I want to save the running state of the program and resume it after restarting.

Asked 2 years ago, Updated 2 years ago, 48 views

I'm a beginner in Linux programming.

I'm using a program that takes more than a few days to run for my research experiment, but I heard that there will be a power outage on campus, so I have to interrupt the process due to the shutdown.

The professor asked me if I could improve the program to write down the state of the calculation in a file and load it back up after rebooting, but I have no idea how it can be achieved.

I might be able to write down the contents of the memory, but can I load it into the memory?

The operating system is Ubuntu 16.04 LTS.
I just need to know if there is a way, so I don't care about the language.

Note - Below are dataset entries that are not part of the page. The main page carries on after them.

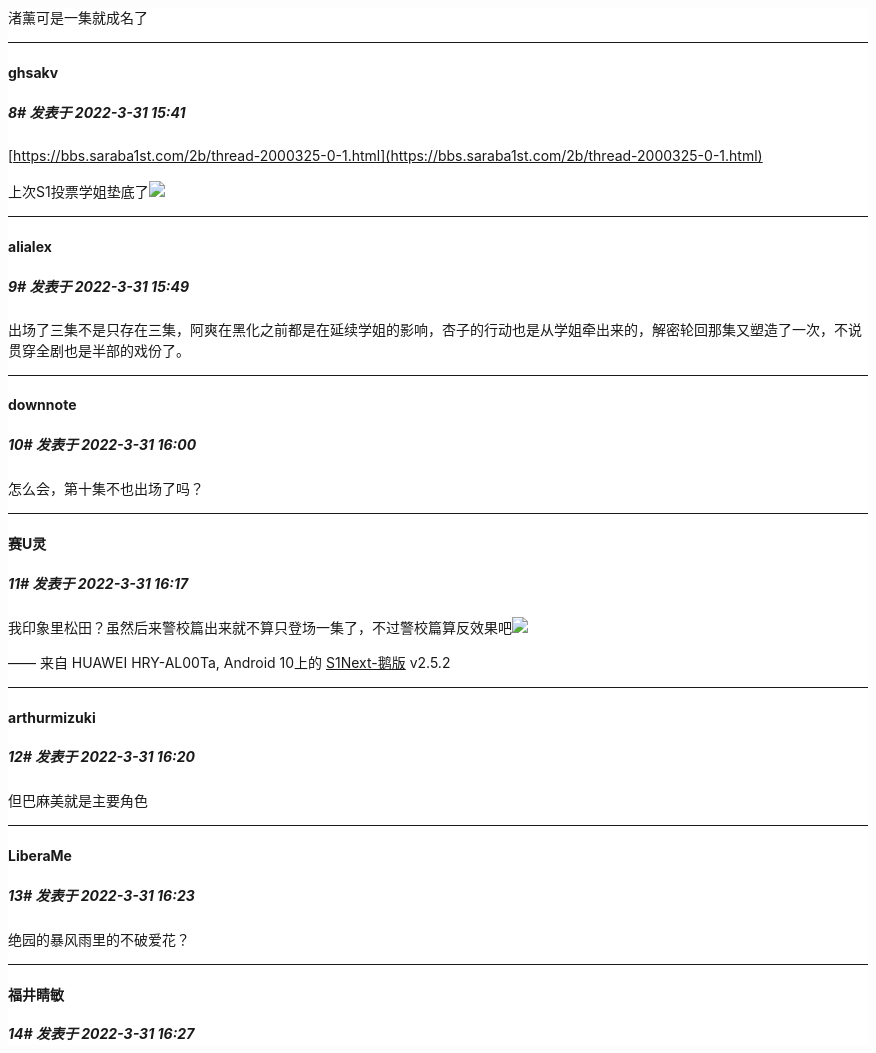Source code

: 渚薰可是一集就成名了

*****

####  ghsakv  
##### 8#       发表于 2022-3-31 15:41

[https://bbs.saraba1st.com/2b/thread-2000325-0-1.html](https://bbs.saraba1st.com/2b/thread-2000325-0-1.html) 

上次S1投票学姐垫底了<img src="https://static.saraba1st.com/image/smiley/face2017/067.png" referrerpolicy="no-referrer">

*****

####  alialex  
##### 9#       发表于 2022-3-31 15:49

出场了三集不是只存在三集，阿爽在黑化之前都是在延续学姐的影响，杏子的行动也是从学姐牵出来的，解密轮回那集又塑造了一次，不说贯穿全剧也是半部的戏份了。

*****

####  downnote  
##### 10#       发表于 2022-3-31 16:00

怎么会，第十集不也出场了吗？

*****

####  赛U灵  
##### 11#       发表于 2022-3-31 16:17

我印象里松田？虽然后来警校篇出来就不算只登场一集了，不过警校篇算反效果吧<img src="https://static.saraba1st.com/image/smiley/face2017/037.png" referrerpolicy="no-referrer">

—— 来自 HUAWEI HRY-AL00Ta, Android 10上的 [S1Next-鹅版](https://github.com/ykrank/S1-Next/releases) v2.5.2

*****

####  arthurmizuki  
##### 12#       发表于 2022-3-31 16:20

但巴麻美就是主要角色

*****

####  LiberaMe  
##### 13#       发表于 2022-3-31 16:23

绝园的暴风雨里的不破爱花？

*****

####  福井睛敏  
##### 14#       发表于 2022-3-31 16:27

By the way, I know that there is a kind of hibernation, so I'd like something else.

I look forward to your kind cooperation.

Additional
I don't think it's possible to incorporate the above mechanisms into the non-commercial solver, but it was an interesting question, for example, to implement algorithms and solve optimization problems for a long time, so I was wondering if I could do this.

linux ubuntu

2022-09-30 20:18

1 Answers

Are you doing numerical simulation (hydrodynamics, etc.) shyly?

In the case of numerical simulations, it seems common to create a program that saves the results in the middle of the calculation and restarts them later.

The simulation program should have variables that represent the simulation object (such as arrays that hold the flow velocity at the nodes of the mesh, if fluid).

These variables are initialized at the start of the simulation and updated as the simulation repeats.
The flow of the program is roughly like this

Initialize variable;
Repeat as many times as required:
  One-step simulation (usually calculated to advance the time increment tt)
  output intermediate results to a file as needed
print the final result to a file

To allow these programs to be interrupted/restarted, perform the following:

(1) At the time of starting the program, a time to terminate the calculation processing can be specified, the time is checked every time a loop is made, and when the specified time arrives, the contents of a variable to be simulated at that time are stored in a file in a form that can be read later.
(2) In addition to a mode for starting simulation from scratch, the contents of a previously stored file are read to reproduce a "state at the time of stopping" and two start modes for resuming simulation from a halfway turn are selected.

The point here is not to write to a file without being aware of the contents of the memory, but to write the contents of the variables you prepared as numerical values.If that's the case, you can restart it by creating a "read numeric data into variables" process.

Now, the program will stop when the specified time comes.

By the way, the question says, "I'm using a program," so I guess it's not a program that I created myself.If that's the case, it might be a high hurdle to change the program.

If it's a great program (such as a commercial package), you may already have the ability to save/restore.